Le rythme — voilà peut-être le caractère le plus saillant, le plus personnel de la musique d'Edouard Lalo. Ce rythme, il l'invente, le transforme, le brise s'il le faut, avec une ingéniosité élégante et précise qui, tout en charmant l'oreille, amuse l'esprit comme le ferait le jeu d'un escrimeur adroit. Mais le rythme n'est pas tout chez lui. Sa mélodie au contour net, de forme toujours concise, palpite d'une vie intense et concentrée. Qu'elle prenne la forme de la passion la plus vive ou de la tendresse la plus douce, qu'elle frémisse ou s'apaise, elle garde toujours une sobriété délicate et comme une pudeur hautaine dans l'expression. Elle ne verse à aucun moment dans la déclamation. Elle ne tombe jamais dans la fadeur. Elle est bien à lui, à lui seul.
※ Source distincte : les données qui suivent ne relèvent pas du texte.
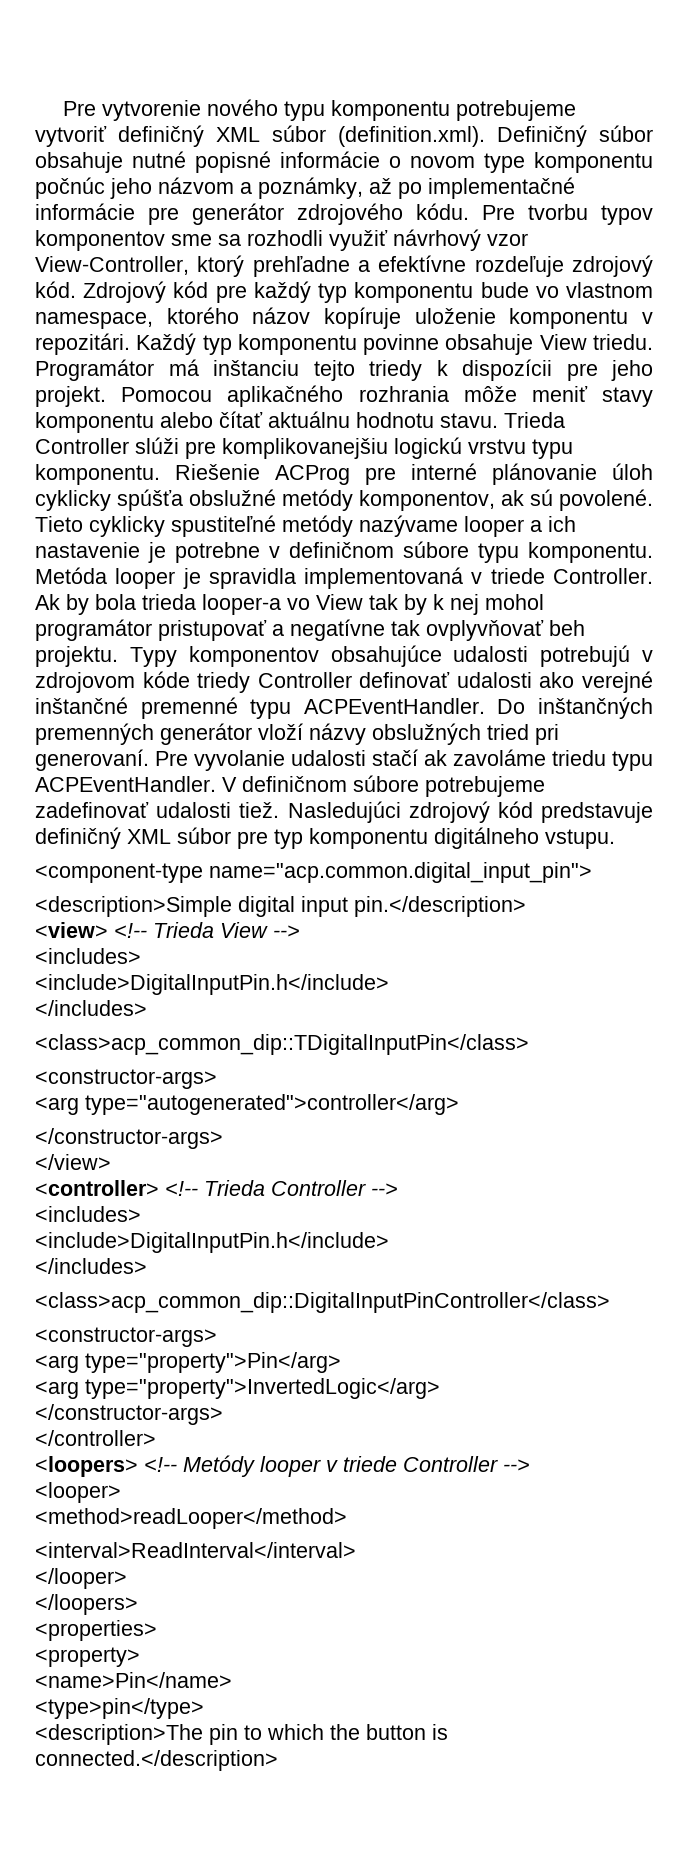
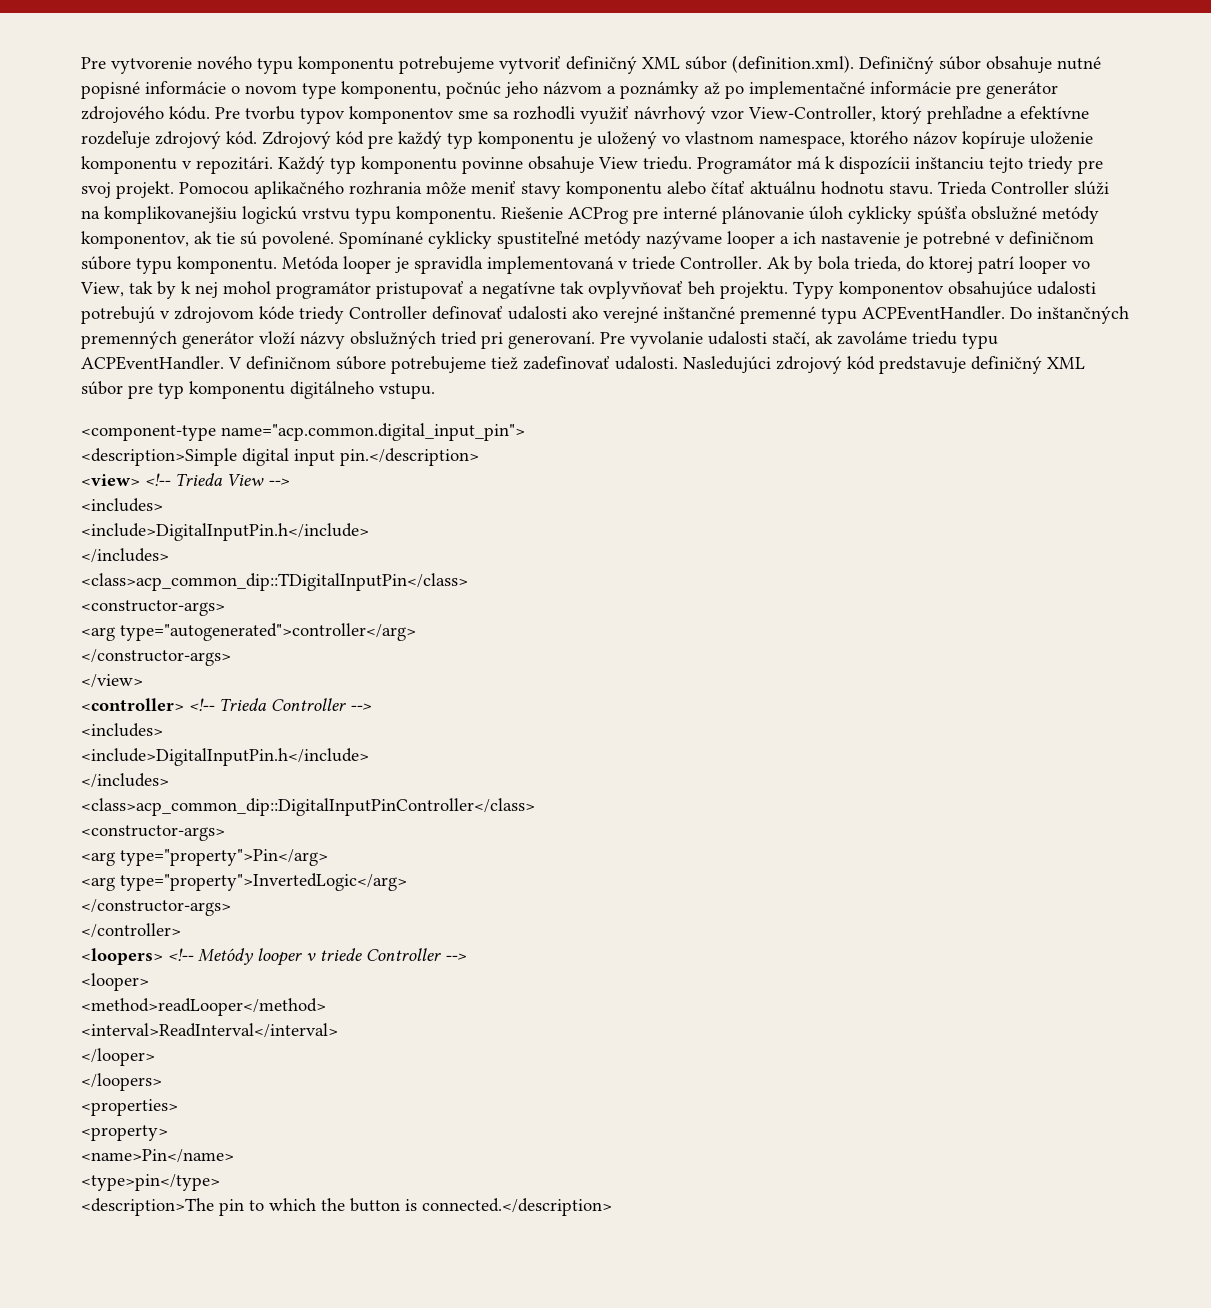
[534,152,653,173] komponentu -> [341,81,441,99] komponentu,
[258,177,363,199] poznámky, -> [620,81,699,99] poznámky
[480,282,529,298] bude -> [578,131,657,149] je uložený
(199, 367) none -> [825,156,910,174] k dispozícii
[436,359,653,381] k dispozícii pre jeho -> [1078,160,1103,174] [81,182,111,198] pre svoj
[185,441,216,459] pre -> [81,210,100,219] na
(524, 498) none -> [216,232,235,244] tie
[35,516,83,532] Tieto -> [339,231,423,249] Spomínané
[175,542,260,563] potrebne -> [923,231,990,249] potrebné
[142,594,363,615] trieda looper-a vo View -> [854,256,1090,274] [80,282,124,297] trieda, do ktorej patrí looper vo View,
[372,749,418,766] stačí -> [772,331,810,347] stačí,
[35,802,280,818] zadefinovať udalosti tiež. -> [491,356,678,370] tiež zadefinovať udalosti.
Si les vicissitudes d'une vie qui se passa pour ainsi dire dans l'attente d'un succès qui lui était dû et qu'il n'obtint qu'à sa vieillesse, si les jalousies haineuses de ceux-ci ou les incompréhensions volontaires de ceux-là, affectèrent Edouard Lalo, il n'en laissa rien paraître. Il écoutait les applaudissements bruyants récoltés par ceux de ses confrères qui avaient l'adresse d'accommoder leur talent au goût du public, sans donner d'autre expression à ses sentiments qu'un sourire un peu dédaigneux. Pour caractériser la mauvaise musique alors en faveur, il avait trouvé cette formule charmante : « C'est de la musique inutile. » Il avait une volonté de fer, un amour ardent de la vie sous toutes ses formes. Je le vois encore, deux ans avant sa mort, s'efforçant, dans une longue course de montagne, à marcher du même pas que les plus jeunes, et y parvenant… En évoquant un être dont l'âme était d'une trempe si ferme et si fine, on éprouve cette joie trop rare de confondre dans une même et respectueuse admiration l'homme et l'artiste.